I don’t really understand the question. Transforms are applied over original data usually to reduce the dimensionality.
It’s not the same to have a workflow of full HD images which are 1080 p than having 120p images. The amount of data, working time etcetera you need is totally different.
Transforms are also used to normalize data or to create data augmentation (by fliping images for example).
But the most important part is that these transformations are non-differentiable operations, therefore they can never be part of a NN since you wouldn’t be able to backpropagate error through them.
In fact, activation functions are “kind of” non linear transformations but they are differentiable
Sorry for not giving enough context.
This is the problem for using multiple pretrained models, where your data transformation depends on the datasets that you trained the original networks on, not the current dataset that you use.
Right now, I am trying to put the same data through 2 networks trained with different dataset (hence with different normalization) and this become a problem that would be solved if we don’t put the transformation inside the dataset.
But I can see how non-differentiable can be a huge issue here, and my use case probably isn’t the most popular one.
Well even if that’s the case, those operations takes usually lot of time. I was using a dataset in which i choose random samples to create grountruth in a unsupervised way. Forward-backward takes 3 s to be done. This preprocess time of picking 2 samples and making gt was taking other 3 sec. In the end preprocess that way was very time consuming for doing it online and i had to fix it beforehand.
What i mean is that all those operations are very time consuming and they slow down the training process.

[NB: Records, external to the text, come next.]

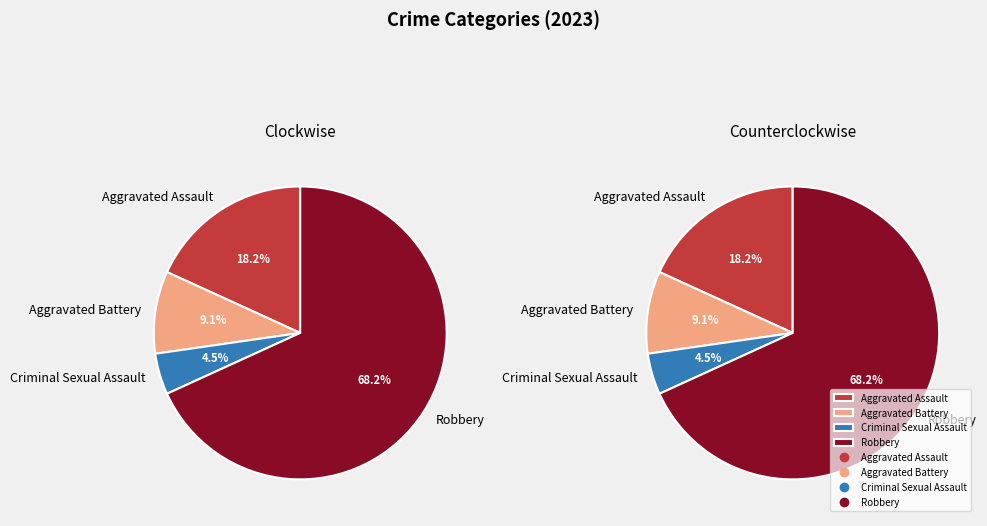

True or false: Robbery accounts for 62% of the total.

False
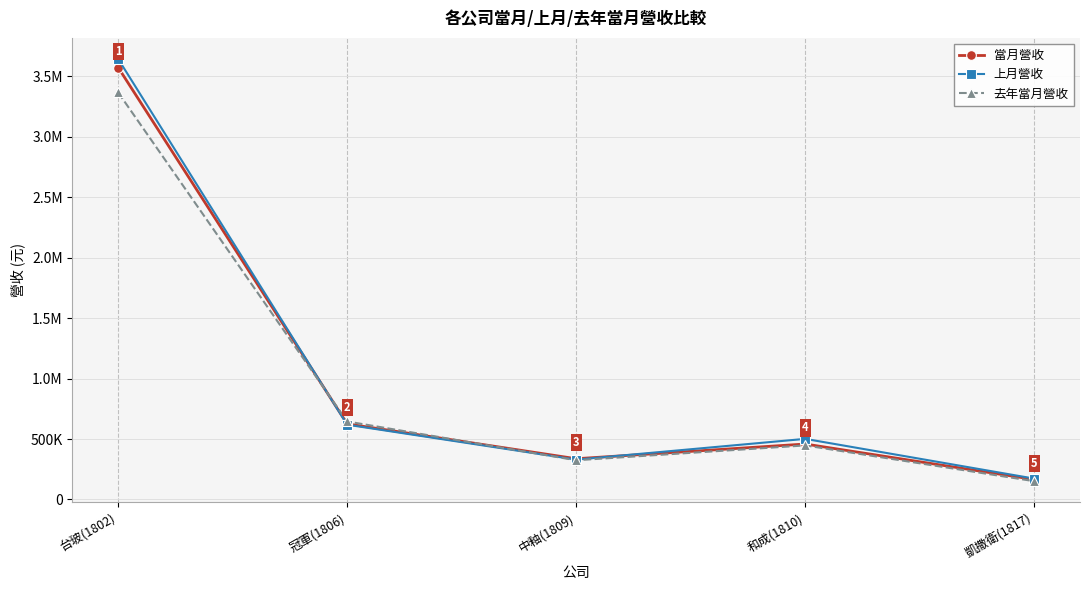

At which label does 上月營收 first exceed 501213?

台玻(1802)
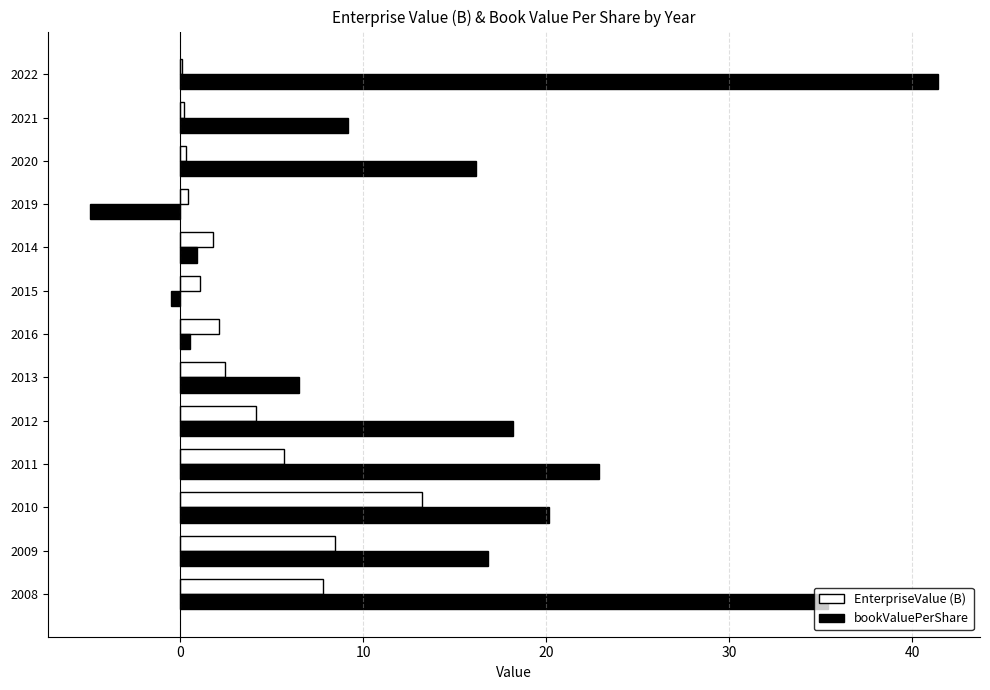

What is the maximum value shown in the chart?

41.4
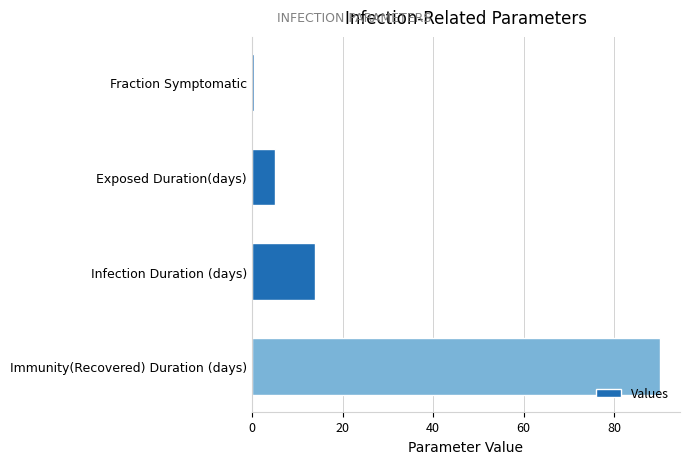

Reading bottom to top, list all the values displayed in this chart.

90.0	14.0	5.0	0.5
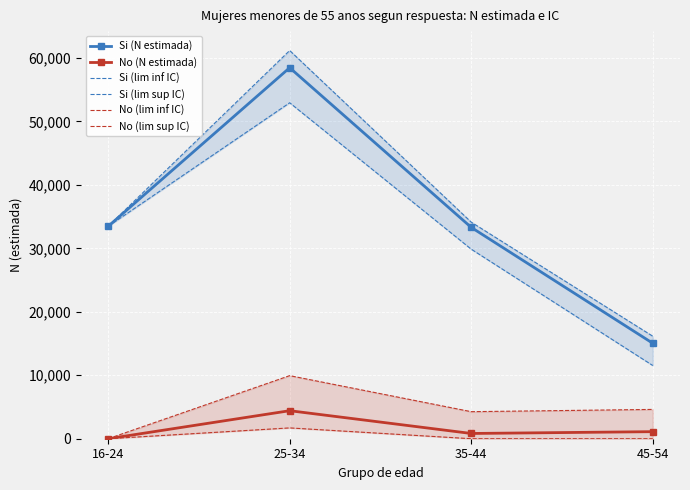

At how many categories does at least one series exceed 23021?

3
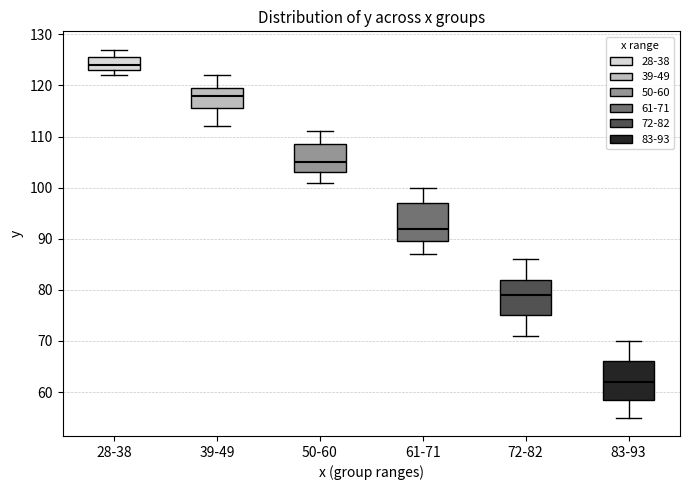

Reading left to right, read every box against the y-axis: the position of its median line, the range the box covers, and the ends of its whiskers. The values are not printed on the chart, so give them approximately, as read against the axis.

28-38: median 124, box 123 to 126, whiskers 122 to 127
39-49: median 118, box 116 to 120, whiskers 112 to 122
50-60: median 105, box 103 to 109, whiskers 101 to 111
61-71: median 92, box 90 to 97, whiskers 87 to 100
72-82: median 79, box 75 to 82, whiskers 71 to 86
83-93: median 62, box 59 to 66, whiskers 55 to 70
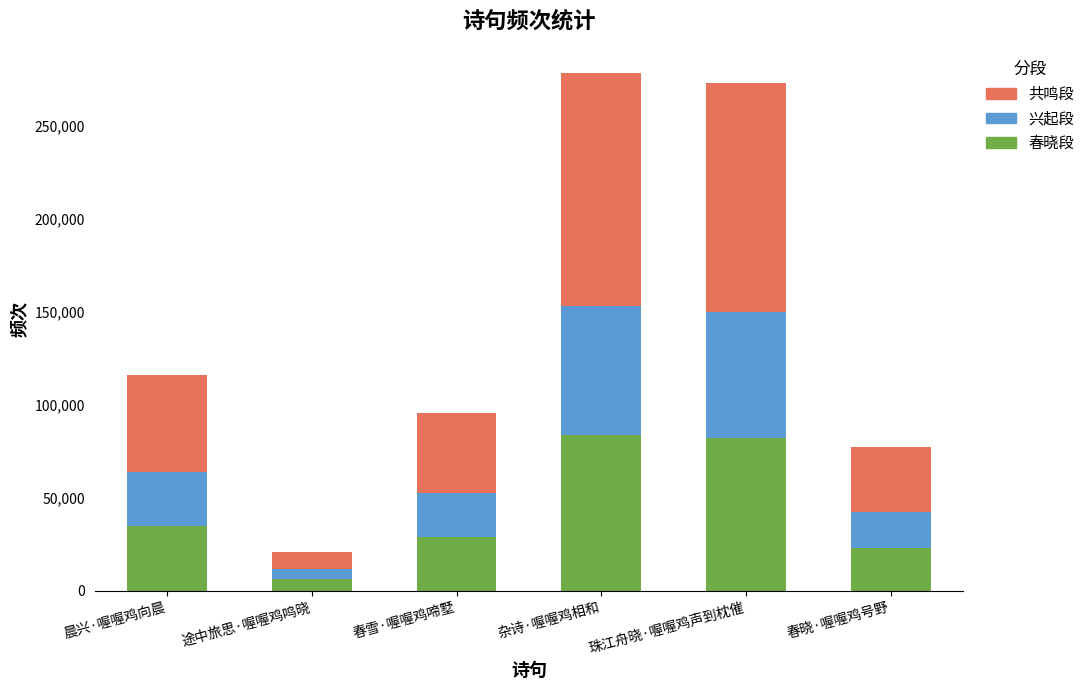

The 春晓段 series shows 34731.6 at 晨兴·喔喔鸡向晨. True or false?

True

That’s the main reason why it’s not implemented inside the dataset.
In addition, you are thinking in very simple cases, like feeding a net with images which just need few operations like cropping or rearranging, but there are much more complex nets in which you can’t generalize those transformations or which are computationally very expensive
I agree with @Chong_Toby. I believe that it would be a much better design decision to put transforms as part of the
torch.utils.data.DadaLoader() class. Here’s my experience with this.
It is very common to apply different data augmentation to training and test sets (see Resnet, VGG and etc). Now I have a set of images with some labels and create my own Dataset class. For the sake of modularity and flexibility I would much rather use the
torch.utils.data.random_split() class to split my dataset into training and validation than manually split the dataset.
However, this means that I cannot apply different transformations to the split datasets because the transforms are applied to the original combined dataset. However, if they were applied as part of the
DataLoader it would fix this issue.
Bumping this, as I also wonder why transforms are not at the data loader level
As I conceive it, dataset should reflect original data, whereas data-loader reflects, well, loaded data just before training.
How is the same original data intended to be used with different augmentations?
I think the experimental
TorchData pipelines might be interesting for you as they might provide more flexibility for your use cases. Tutorials can be found here and any feedback on this API is more than welcome.